В осенний праздник Симхат Тора они действительно приехали в Карели. Сойдя с коня, Мордехай справился у Иохабед, как идут дела с учебой. Но Ицхак Хайло опередил дочь с ответом: даже самым ретивым, сказал он, не снилось, как она занимается. Мордехай оставил еще одну пригоршню серебра — ничего, де, не жалей для учебы.

За прошедшие два месяца Иохабед еще более похорошела. Мордехай заметил, что и сын и жена одобряют его выбор. Это привело его в хорошее расположение духа. Естественно, ему было невдомек, что познания Иохабед оставались на том же уровне, что и до Нового года. Нужду порождают не только невезение и беспомощность, но и малодушие и недомыслие.

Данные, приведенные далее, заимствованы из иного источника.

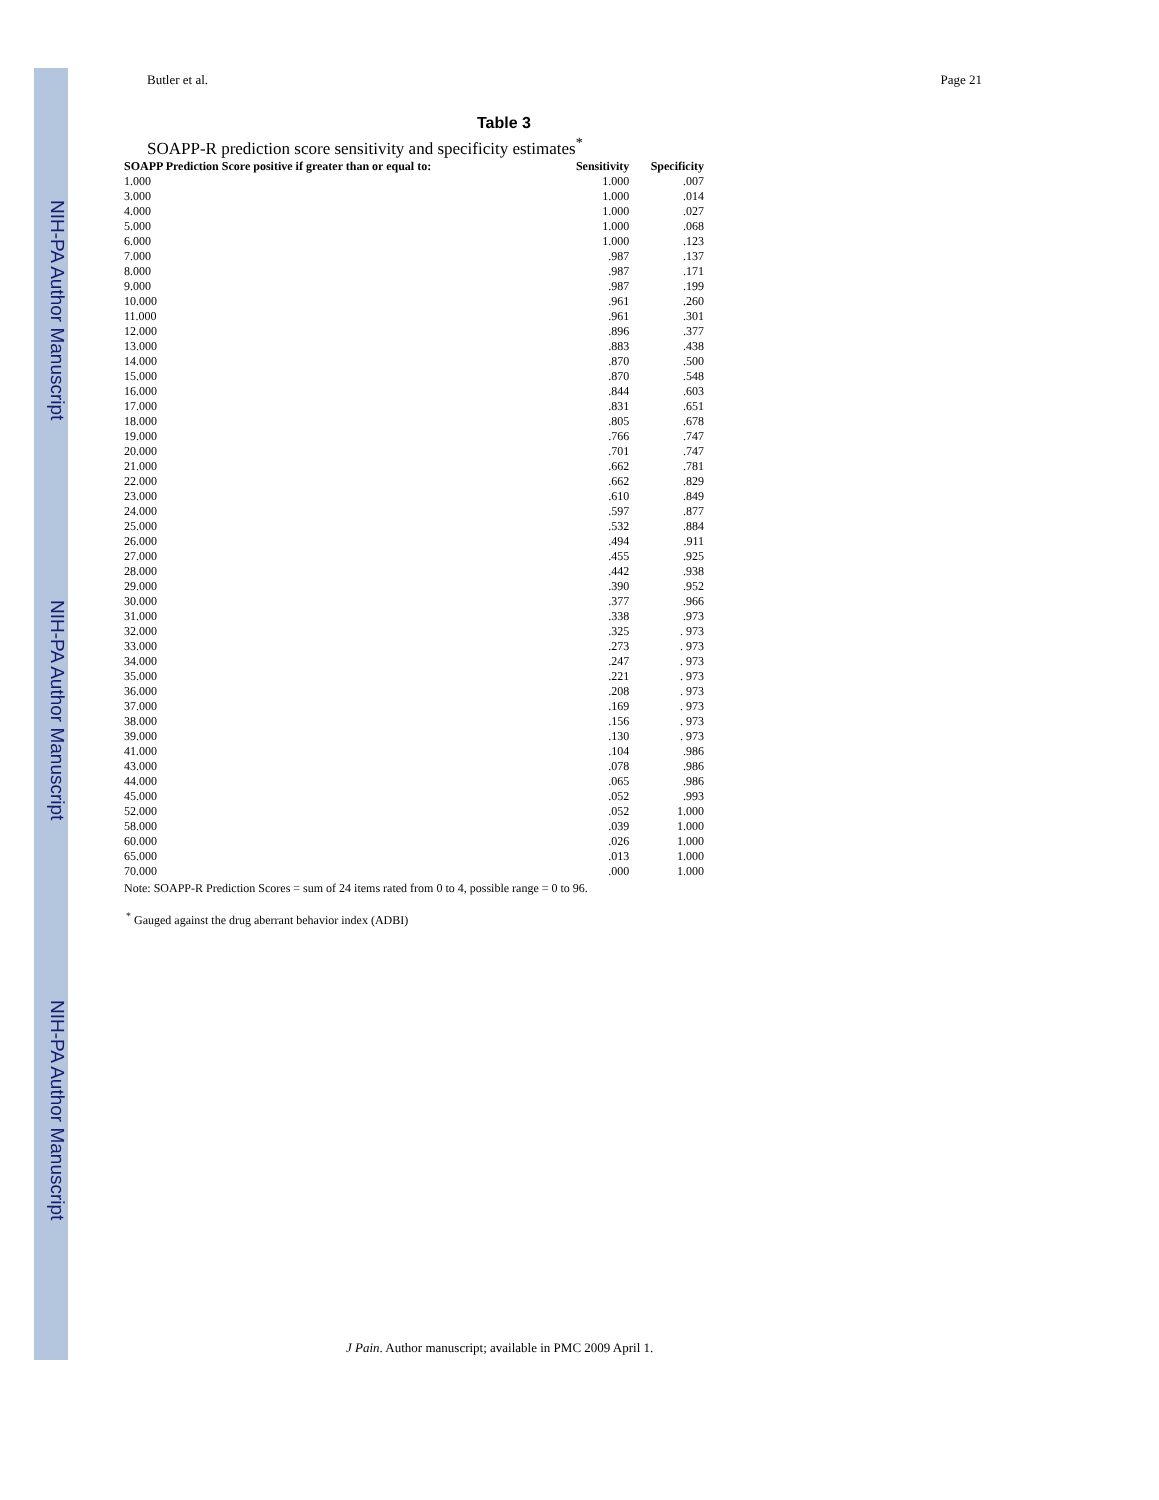NIH-PA Author Manuscript
NIH-PA Author Manuscript
NIH-PA Author Manuscript
Butler et al. Page 21
Table 3
SOAPP-R prediction score sensitivity and specificity estimates<sup>*</sup>
| SOAPP Prediction Score positive if greater than or equal to: | Sensitivity | Specificity |
| --- | --- | --- |
| 1.000 | 1.000 | .007 |
| 3.000 | 1.000 | .014 |
| 4.000 | 1.000 | .027 |
| 5.000 | 1.000 | .068 |
| 6.000 | 1.000 | .123 |
| 7.000 | .987 | .137 |
| 8.000 | .987 | .171 |
| 9.000 | .987 | .199 |
| 10.000 | .961 | .260 |
| 11.000 | .961 | .301 |
| 12.000 | .896 | .377 |
| 13.000 | .883 | .438 |
| 14.000 | .870 | .500 |
| 15.000 | .870 | .548 |
| 16.000 | .844 | .603 |
| 17.000 | .831 | .651 |
| 18.000 | .805 | .678 |
| 19.000 | .766 | .747 |
| 20.000 | .701 | .747 |
| 21.000 | .662 | .781 |
| 22.000 | .662 | .829 |
| 23.000 | .610 | .849 |
| 24.000 | .597 | .877 |
| 25.000 | .532 | .884 |
| 26.000 | .494 | .911 |
| 27.000 | .455 | .925 |
| 28.000 | .442 | .938 |
| 29.000 | .390 | .952 |
| 30.000 | .377 | .966 |
| 31.000 | .338 | .973 |
| 32.000 | .325 | . 973 |
| 33.000 | .273 | . 973 |
| 34.000 | .247 | . 973 |
| 35.000 | .221 | . 973 |
| 36.000 | .208 | . 973 |
| 37.000 | .169 | . 973 |
| 38.000 | .156 | . 973 |
| 39.000 | .130 | . 973 |
| 41.000 | .104 | .986 |
| 43.000 | .078 | .986 |
| 44.000 | .065 | .986 |
| 45.000 | .052 | .993 |
| 52.000 | .052 | 1.000 |
| 58.000 | .039 | 1.000 |
| 60.000 | .026 | 1.000 |
| 65.000 | .013 | 1.000 |
| 70.000 | .000 | 1.000 |
Note: SOAPP-R Prediction Scores = sum of 24 items rated from 0 to 4, possible range = 0 to 96.
<sup>*</sup> Gauged against the drug aberrant behavior index (ADBI)
J Pain. Author manuscript; available in PMC 2009 April 1.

Ицхак Хайло, как истинный голыш, увидев столько серебра, чуть было не лишился сознания. Не мешкая, вырыл в своей же землянке ямку, ссыпал серебро в горшок и закопал. А сверху покрыл рогожей. Ночами Ицхак спал на рогоже, а днем сидел тут же, уставясь на заветное место горящим взглядом и думал: «Ну чем я не султан?! Захочу, справлю себе пятьдесят атласных халатов и кош!» Жене не сказал, что стал обладателем такой кучи серебра, и уж тем более дочери. «А какое ей до этого дело?! Она здесь гость. Не сегодня-завтра появится тот человек, заберет ее и конец!» Учить Иохабед грамоте ему и в голову не приходило. «Моя дочь и так прекрасно все знает: умеет варить горох и стирать белье на речке. Чего же еще?!»

Побывав на свадьбе и оценив богатство свояка, Ицхак Хайло вернулся домой другим человеком — исполненным спеси и чванства. На вчерашних своих сотоварищей смотрел свысока — кто вы, мол, такие в сравнении со мной. А карельцы — будь то грузины или евреи — угощали его тычками по голове: ты, мол, вообразил себя ханом на селе?! На что Ицхак Хайло отвечал: плевал я на вашего хана, мать его за ногу.

Он не отходил от рогожи, днями и ночами лежал или сидел на ней, бормоча себе под нос: «Чем я не хан? Ну чем я не хан?!»

— Вставай наконец, — кричала ему жена, — пойди пройдись по деревне! Что ты сторожишь эту рогожу?!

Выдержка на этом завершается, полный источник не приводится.